[[ DATASET RECORDS open ]]
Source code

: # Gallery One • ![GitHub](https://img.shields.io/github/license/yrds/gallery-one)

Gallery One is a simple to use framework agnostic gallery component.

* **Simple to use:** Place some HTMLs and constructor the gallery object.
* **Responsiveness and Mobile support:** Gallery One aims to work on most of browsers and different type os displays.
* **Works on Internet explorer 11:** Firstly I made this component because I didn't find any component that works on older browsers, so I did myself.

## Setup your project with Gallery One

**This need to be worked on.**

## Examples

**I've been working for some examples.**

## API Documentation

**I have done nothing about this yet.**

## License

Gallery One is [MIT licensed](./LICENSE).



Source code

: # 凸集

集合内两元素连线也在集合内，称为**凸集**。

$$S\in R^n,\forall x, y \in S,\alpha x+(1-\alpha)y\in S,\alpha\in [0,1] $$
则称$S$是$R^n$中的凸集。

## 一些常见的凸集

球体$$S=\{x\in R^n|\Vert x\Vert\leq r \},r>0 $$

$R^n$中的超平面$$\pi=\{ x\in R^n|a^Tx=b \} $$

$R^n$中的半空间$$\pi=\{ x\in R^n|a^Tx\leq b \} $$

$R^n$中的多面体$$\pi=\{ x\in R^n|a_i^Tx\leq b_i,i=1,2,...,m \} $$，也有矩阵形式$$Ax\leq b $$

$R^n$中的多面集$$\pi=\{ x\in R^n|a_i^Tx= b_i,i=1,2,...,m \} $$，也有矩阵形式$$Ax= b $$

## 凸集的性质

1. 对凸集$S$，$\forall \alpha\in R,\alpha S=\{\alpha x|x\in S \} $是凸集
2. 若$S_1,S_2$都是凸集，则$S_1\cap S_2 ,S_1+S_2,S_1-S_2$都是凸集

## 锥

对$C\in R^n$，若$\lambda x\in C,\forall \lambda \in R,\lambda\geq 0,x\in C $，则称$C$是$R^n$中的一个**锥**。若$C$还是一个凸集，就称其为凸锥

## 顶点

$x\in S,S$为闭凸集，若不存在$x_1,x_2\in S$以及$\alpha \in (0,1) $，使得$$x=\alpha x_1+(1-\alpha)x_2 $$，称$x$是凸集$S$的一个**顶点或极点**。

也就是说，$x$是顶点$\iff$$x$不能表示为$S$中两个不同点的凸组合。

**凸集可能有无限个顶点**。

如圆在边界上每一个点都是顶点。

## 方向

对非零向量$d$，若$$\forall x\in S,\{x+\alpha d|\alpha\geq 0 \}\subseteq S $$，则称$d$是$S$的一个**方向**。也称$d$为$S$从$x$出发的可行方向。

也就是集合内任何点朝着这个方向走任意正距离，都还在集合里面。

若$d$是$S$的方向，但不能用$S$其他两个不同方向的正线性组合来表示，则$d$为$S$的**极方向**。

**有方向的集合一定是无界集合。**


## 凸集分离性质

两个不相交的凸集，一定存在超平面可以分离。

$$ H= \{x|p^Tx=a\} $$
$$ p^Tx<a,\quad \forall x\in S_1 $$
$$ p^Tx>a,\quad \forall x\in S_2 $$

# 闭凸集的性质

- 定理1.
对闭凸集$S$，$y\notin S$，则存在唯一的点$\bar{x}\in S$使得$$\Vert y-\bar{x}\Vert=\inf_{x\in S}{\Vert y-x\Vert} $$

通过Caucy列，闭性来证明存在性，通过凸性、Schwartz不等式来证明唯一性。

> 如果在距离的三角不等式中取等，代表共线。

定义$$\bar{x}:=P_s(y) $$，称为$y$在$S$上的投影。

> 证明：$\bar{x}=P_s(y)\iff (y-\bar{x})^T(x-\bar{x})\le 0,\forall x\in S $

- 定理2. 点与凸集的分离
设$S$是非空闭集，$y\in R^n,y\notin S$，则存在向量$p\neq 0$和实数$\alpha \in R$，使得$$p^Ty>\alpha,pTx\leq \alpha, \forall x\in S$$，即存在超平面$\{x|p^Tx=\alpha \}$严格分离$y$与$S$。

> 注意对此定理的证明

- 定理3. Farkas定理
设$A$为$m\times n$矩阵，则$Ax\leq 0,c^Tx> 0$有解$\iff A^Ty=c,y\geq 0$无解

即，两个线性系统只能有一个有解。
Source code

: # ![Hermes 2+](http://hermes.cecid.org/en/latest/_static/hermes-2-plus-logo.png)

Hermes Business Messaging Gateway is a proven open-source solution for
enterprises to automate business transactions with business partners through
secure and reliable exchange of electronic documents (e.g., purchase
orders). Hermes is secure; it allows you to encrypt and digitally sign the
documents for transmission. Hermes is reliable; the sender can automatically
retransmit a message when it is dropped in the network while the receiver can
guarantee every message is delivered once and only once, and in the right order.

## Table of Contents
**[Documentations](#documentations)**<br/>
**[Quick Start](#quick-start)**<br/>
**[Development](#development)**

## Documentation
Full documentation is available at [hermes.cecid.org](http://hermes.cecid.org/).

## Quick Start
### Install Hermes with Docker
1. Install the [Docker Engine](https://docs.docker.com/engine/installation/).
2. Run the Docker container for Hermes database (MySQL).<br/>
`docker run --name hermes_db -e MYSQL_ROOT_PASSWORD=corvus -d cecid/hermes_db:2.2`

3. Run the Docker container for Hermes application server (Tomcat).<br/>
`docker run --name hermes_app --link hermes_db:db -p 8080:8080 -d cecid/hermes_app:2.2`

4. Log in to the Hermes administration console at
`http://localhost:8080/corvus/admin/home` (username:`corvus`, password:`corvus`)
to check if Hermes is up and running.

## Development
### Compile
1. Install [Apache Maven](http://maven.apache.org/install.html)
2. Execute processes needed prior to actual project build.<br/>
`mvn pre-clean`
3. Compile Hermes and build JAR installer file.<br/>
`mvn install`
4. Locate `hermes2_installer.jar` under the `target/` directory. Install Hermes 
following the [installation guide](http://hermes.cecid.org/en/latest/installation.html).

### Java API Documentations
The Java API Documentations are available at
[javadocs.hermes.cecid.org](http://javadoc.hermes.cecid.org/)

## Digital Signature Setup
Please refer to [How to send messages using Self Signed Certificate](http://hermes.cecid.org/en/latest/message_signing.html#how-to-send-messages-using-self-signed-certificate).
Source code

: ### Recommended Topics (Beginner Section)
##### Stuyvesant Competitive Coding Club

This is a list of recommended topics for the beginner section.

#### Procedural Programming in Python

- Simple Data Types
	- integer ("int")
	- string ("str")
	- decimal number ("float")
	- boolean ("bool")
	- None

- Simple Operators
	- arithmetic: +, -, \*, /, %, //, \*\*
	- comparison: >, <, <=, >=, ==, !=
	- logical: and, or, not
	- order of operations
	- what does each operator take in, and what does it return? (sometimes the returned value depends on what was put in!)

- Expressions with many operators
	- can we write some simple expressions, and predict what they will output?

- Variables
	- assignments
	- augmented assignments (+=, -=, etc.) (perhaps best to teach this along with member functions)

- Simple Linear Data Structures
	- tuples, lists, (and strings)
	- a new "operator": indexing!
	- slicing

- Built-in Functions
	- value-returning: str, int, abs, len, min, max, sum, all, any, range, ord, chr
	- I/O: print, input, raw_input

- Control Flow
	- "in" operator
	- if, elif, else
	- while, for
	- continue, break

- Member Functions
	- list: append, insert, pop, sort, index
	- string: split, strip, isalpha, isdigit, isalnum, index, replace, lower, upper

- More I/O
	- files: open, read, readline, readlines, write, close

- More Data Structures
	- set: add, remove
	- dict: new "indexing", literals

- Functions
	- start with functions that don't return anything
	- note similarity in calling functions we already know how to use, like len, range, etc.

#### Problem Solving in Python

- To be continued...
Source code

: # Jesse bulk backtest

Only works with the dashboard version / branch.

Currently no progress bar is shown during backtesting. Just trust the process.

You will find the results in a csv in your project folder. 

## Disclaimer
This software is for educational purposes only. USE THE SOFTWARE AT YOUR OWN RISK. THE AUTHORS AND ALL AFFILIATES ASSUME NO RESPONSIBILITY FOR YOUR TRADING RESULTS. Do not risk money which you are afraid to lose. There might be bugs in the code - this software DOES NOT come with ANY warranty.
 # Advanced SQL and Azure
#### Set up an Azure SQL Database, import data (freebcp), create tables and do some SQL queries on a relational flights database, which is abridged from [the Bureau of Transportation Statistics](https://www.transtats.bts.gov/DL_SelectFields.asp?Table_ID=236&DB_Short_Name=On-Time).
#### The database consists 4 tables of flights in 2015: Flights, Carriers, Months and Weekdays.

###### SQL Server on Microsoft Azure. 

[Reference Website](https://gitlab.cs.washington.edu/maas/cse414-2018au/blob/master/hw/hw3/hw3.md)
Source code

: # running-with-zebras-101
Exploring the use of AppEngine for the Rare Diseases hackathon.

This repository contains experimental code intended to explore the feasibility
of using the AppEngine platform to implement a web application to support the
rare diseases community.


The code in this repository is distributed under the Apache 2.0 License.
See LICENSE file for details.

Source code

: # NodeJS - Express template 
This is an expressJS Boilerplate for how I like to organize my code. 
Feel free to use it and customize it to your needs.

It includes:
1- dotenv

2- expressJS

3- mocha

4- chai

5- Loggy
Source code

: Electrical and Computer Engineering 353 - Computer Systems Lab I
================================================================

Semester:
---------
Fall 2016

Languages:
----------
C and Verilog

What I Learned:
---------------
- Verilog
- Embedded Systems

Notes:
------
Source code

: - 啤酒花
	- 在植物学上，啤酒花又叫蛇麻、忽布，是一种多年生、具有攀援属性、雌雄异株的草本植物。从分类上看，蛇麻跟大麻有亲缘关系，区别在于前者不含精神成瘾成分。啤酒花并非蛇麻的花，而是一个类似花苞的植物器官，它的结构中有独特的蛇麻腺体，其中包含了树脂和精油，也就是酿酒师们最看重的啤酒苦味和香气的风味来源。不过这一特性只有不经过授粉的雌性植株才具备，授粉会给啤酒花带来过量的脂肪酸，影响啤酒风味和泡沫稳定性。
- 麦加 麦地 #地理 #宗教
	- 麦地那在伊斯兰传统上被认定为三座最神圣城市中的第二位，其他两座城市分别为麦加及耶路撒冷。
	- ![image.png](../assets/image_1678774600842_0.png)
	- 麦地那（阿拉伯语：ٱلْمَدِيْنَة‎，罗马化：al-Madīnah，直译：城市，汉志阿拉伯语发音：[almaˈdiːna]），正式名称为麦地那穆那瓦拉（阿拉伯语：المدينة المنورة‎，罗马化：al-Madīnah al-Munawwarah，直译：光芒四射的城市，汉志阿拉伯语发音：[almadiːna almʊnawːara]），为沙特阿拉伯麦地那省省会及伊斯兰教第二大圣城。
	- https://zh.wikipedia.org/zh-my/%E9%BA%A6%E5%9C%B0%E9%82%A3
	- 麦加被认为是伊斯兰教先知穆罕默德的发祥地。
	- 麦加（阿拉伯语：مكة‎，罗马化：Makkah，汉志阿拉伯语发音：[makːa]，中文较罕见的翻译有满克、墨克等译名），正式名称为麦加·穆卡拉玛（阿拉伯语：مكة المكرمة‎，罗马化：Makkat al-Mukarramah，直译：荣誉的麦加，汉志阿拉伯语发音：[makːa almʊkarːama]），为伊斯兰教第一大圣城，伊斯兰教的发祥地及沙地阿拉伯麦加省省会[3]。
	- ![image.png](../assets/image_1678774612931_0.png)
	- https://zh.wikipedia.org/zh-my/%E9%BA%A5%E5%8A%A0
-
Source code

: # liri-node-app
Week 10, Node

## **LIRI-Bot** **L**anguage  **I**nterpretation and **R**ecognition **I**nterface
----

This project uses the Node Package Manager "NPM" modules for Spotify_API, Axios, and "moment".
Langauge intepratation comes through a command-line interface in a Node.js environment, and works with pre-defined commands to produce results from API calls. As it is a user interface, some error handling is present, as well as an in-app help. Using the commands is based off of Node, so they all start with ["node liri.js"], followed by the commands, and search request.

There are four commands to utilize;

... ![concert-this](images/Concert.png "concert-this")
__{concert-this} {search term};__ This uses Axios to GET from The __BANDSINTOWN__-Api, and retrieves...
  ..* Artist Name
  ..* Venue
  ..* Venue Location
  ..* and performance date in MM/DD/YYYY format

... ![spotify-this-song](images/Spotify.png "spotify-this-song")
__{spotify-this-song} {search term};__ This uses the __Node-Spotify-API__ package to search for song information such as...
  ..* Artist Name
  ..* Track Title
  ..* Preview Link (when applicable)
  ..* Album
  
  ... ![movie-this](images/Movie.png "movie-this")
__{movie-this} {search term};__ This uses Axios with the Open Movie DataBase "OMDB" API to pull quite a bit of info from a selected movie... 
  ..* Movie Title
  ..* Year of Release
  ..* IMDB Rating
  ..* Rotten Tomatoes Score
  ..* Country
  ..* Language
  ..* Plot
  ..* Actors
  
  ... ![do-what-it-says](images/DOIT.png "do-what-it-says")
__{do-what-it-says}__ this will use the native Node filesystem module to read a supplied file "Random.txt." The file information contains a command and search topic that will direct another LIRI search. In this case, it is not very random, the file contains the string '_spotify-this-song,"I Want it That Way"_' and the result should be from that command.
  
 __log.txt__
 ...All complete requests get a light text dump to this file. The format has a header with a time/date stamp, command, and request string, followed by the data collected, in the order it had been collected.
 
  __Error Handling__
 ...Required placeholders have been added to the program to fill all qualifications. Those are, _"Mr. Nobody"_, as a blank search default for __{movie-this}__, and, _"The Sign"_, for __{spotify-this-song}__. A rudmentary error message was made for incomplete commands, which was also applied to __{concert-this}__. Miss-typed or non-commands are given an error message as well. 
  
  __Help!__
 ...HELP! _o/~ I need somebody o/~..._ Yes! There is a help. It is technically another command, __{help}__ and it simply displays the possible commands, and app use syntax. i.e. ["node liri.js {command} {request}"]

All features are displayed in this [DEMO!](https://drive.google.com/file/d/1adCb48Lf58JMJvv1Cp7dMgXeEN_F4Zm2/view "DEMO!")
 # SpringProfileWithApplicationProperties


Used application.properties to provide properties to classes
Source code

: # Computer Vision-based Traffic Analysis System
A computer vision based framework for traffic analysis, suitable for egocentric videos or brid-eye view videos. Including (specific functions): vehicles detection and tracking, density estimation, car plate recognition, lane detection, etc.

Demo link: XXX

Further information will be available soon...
[[ DATASET RECORDS closed ]]
[YOUR GOAL]:
Give the lines again, exactly as they stand, from the beginning of the data through the line with "## Examples".

[SOLVED PROBLEM]:
Source code

: # Gallery One • ![GitHub](https://img.shields.io/github/license/yrds/gallery-one)

Gallery One is a simple to use framework agnostic gallery component.

* **Simple to use:** Place some HTMLs and constructor the gallery object.
* **Responsiveness and Mobile support:** Gallery One aims to work on most of browsers and different type os displays.
* **Works on Internet explorer 11:** Firstly I made this component because I didn't find any component that works on older browsers, so I did myself.

## Setup your project with Gallery One

**This need to be worked on.**

## Examples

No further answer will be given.